The data acquisition and processing method are to use a low-power CPU with its own AD module, DMA module, and timer module. When acquiring waveforms, the TA timer is used to start the timing and begin the AD conversion. After the AD conversion is completed, the DMA is started to transfer data.
First is coarse sampling, sampling the original echo signal at a relatively low sampling rate, using the timer to reach 25K time to generate an interrupt signal to start the AD conversion, the AD conversion completion interrupt flag triggers the DMA to transfer data, and the DMACPU information inside the RAM to the domain, when the amount of data transferred by the DMA reaches 1000, the DMA interrupt completes the data transfer, completing the original echo coarse sampling, giving the data processing flag, the CPU processes the data, generates false echoes, calculates the echo curve, determines the starting point position and the real effective echo position and calculates the delay time required for the starting point and the effective waveform position.

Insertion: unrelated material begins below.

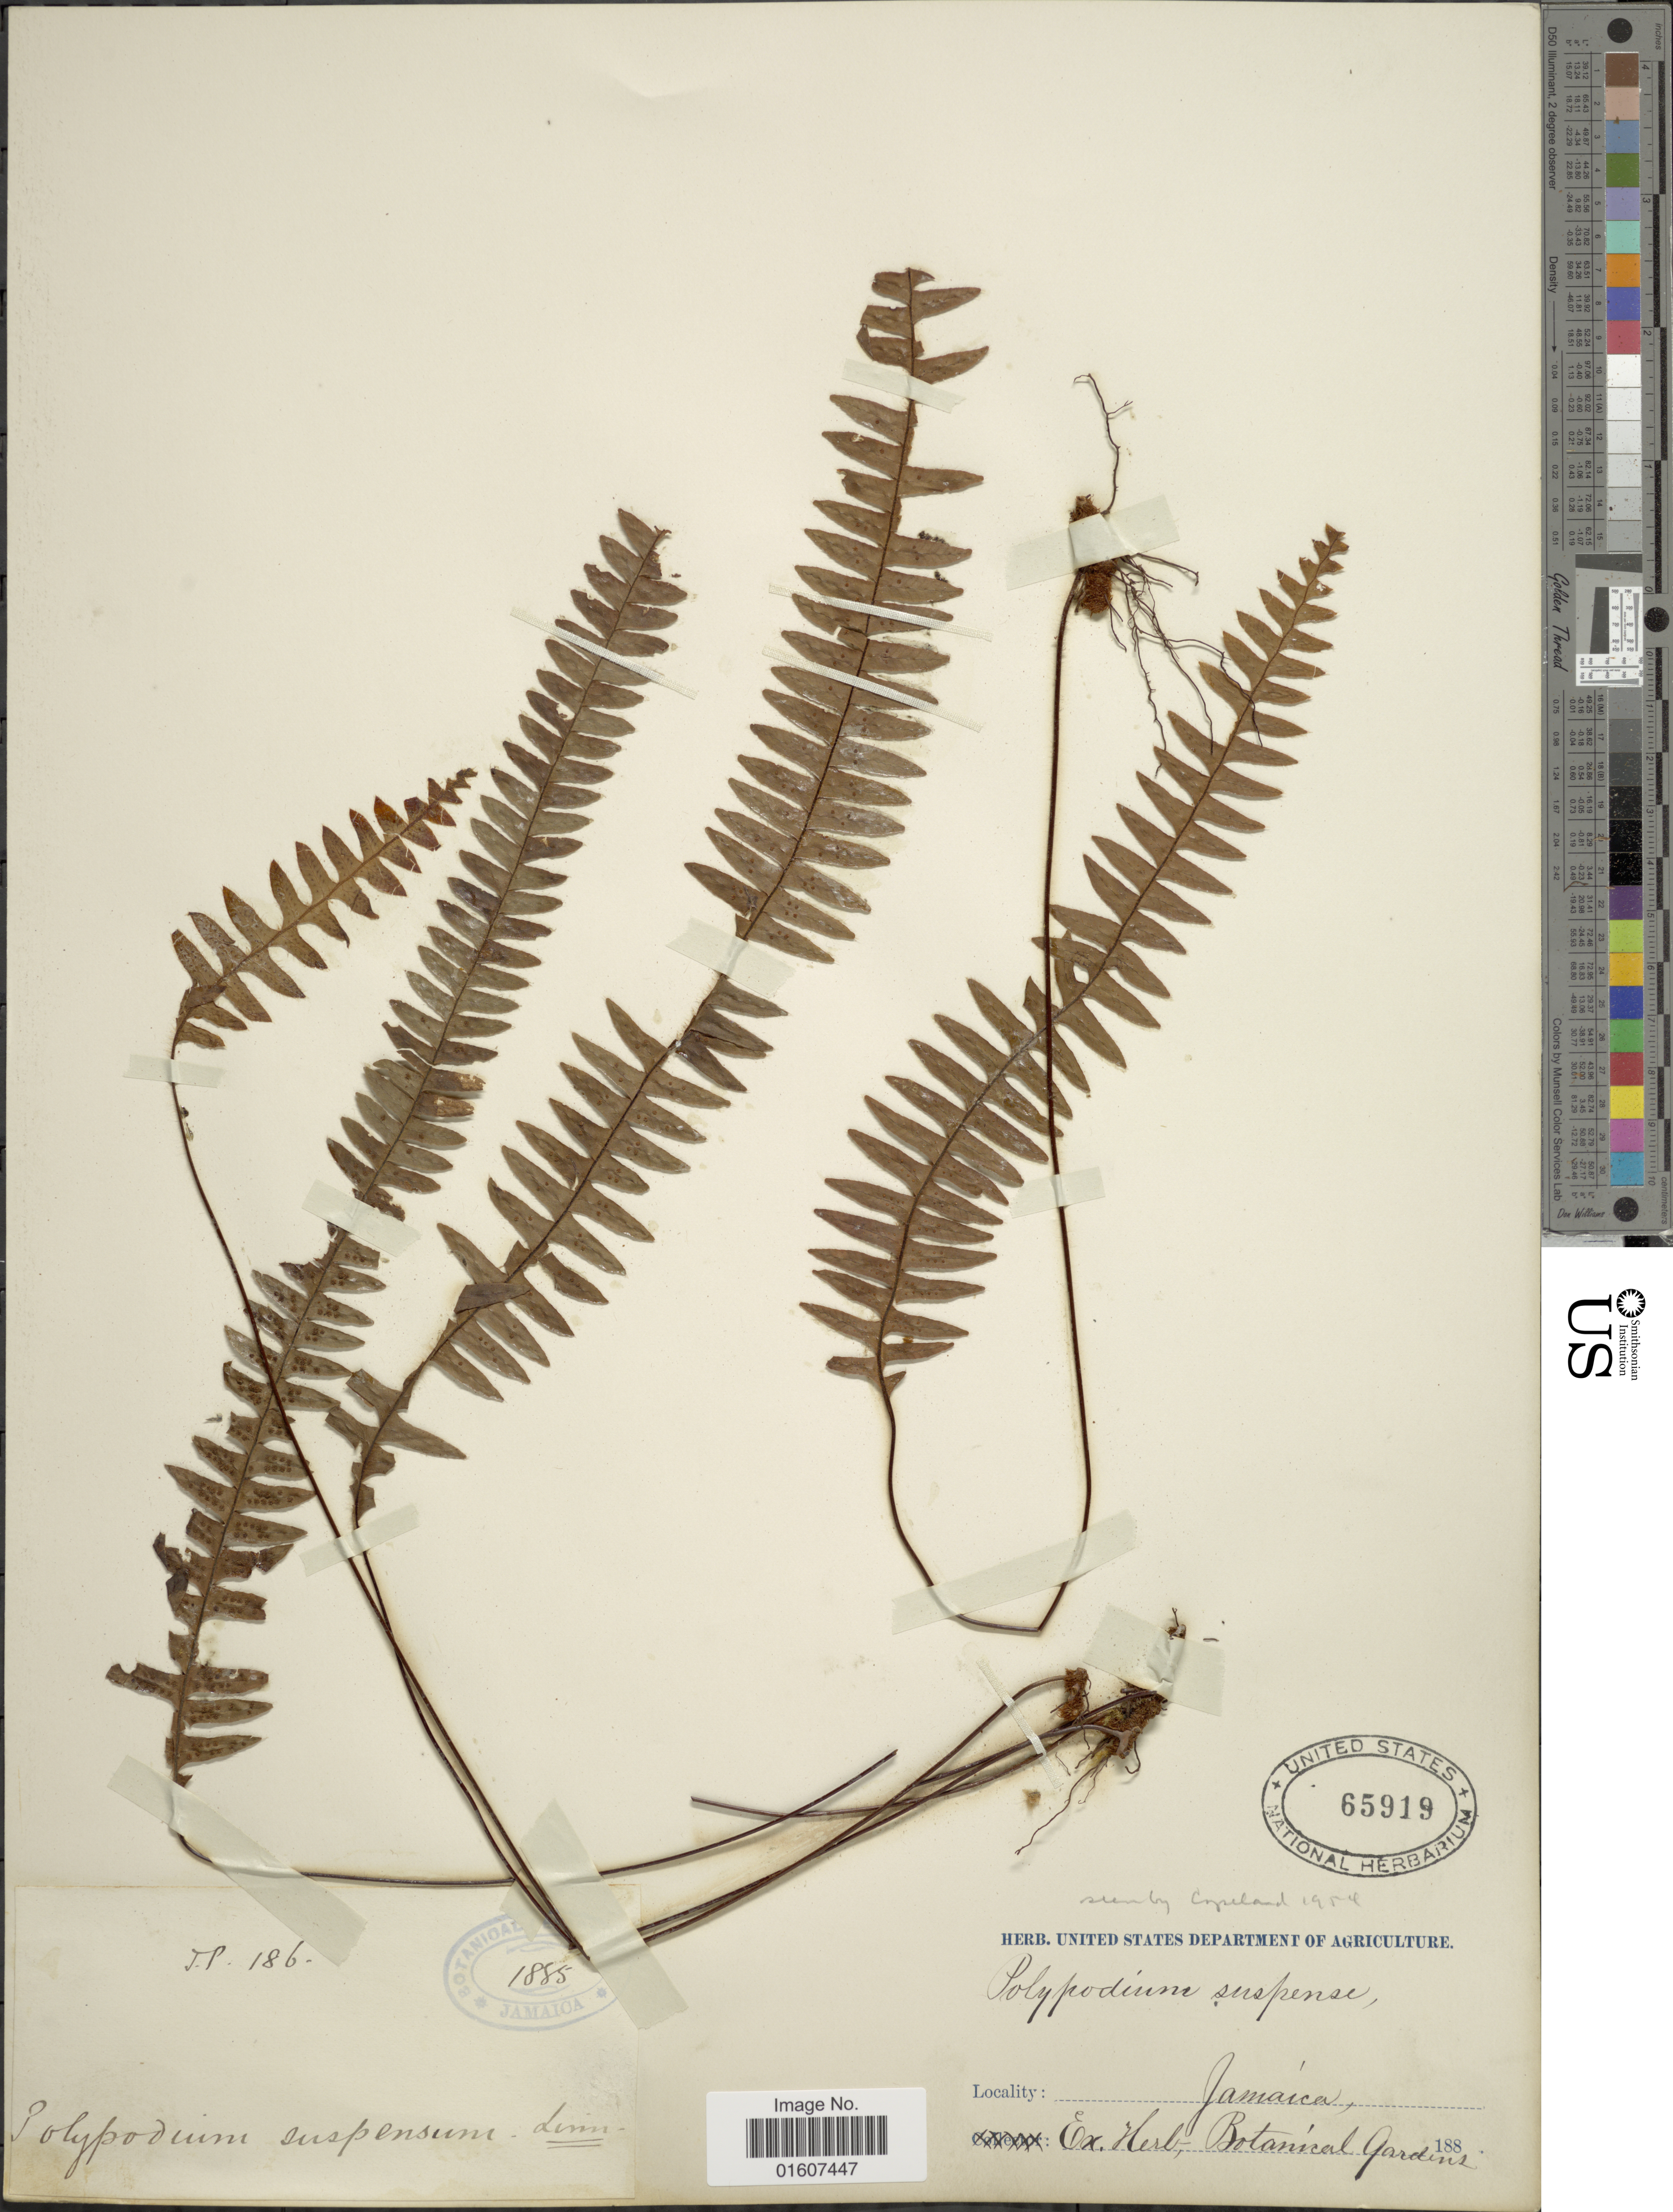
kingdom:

Next, the finely sampled starting position, i.e. the starting position of the original echo signal is sampled at a higher sampling frequency, based on the delay time calculated during coarse sampling, with the delay time in front and the delay time on top, controlling the AD, timing TA, and DMA modules to score 80 points close to the starting point, with a higher sampling frequency. The effective waveform position for fine sampling, i.e. the effective waveform position of the original echo signal is sampled at a higher sampling frequency.
The time selection calculated delay time is delayed first, and after the delay time is over, the AD, timer TA, and DMA modules are controlled to score 80 points near the valid waveform position with a higher sampling frequency. After the acquisition is complete, the data calculation flag is set and the calculation begins.
Finally, the data is calculated, based on the starting point, the valid waveform, and the accumulated delay time, whereby the exact starting point position and the reflection point position of the material are calculated, and the difference between the reflection point position and the starting point position is the corresponding time difference, the reflection distance, and then the actual level is calculated with the corresponding sampling frequency.
In summary, the approximate location of the effective signal space is determined by coarse sampling, when the accuracy is low, and then only this part of the standing wave pattern is acquired by high sampling frequency and the calculation process is carried out. The measurement accuracy of the instrument is improved without increasing the amount of data collected too much. Overall, the use of coarse and fine sampling reduces the amount of CPU calculation tasks and greatly improves the instrument’s response time and measurement accuracy.